よろず屋本舗。





「……え、っと」

「ニーナあいつと喋ったことある?」

「い、いや、ないかなー」

「だよねー」

「ってかアイツと何喋んの?的な?」

「っつーかむしろアイツ喋れんのみたいな?」

「無口すぎて逆に怖ぇーし」

「まあ目障りだから、ニーナが睨んじゃう気持ち超わかるかも」

「わかるわかるー」

「……あはは、そう?」


私は笑う。みんなも笑う。

罪悪感がふつふつとわき上がる。でも笑わなきゃいけない。

心の中だけで、永瑠ちゃんに謝る。

私は思ってない。そんなこと思ってないから。って。

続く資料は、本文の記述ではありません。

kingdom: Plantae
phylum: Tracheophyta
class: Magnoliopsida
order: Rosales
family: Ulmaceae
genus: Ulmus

許しを請うように。

そんな私の胸中に気づくトモダチなんて居ないから。

みんなはすぐにまた、昨日のテレビの話に戻る。

別に面白くもなんともないテレビの話に、私は笑わなければならないのだ。



教室の隅に座る彼女が、たまにうらやましくもなる。

あなたは私みたいに、ムリして笑わなくていいから、いいね。って。






*****





その日は放課後、私は日直の仕事でひとり、教室に残っていた。

グループのみんなが「サボっちゃえよー」って遊びに誘って来たけど、ちょうどその時、担任の先生から呼ばれたから、みんなも渋々と言ったように私から離れて行った。

みんな面倒事には関わりたくないからだ。

だけど私にとって、それはとてもありがたいことだった。

放課後まで息苦しい思いをしなければならないなんて、もう、たまったものじゃないから。

放課後になってやっと、少し息ができるようになるのが、もはや日常だった。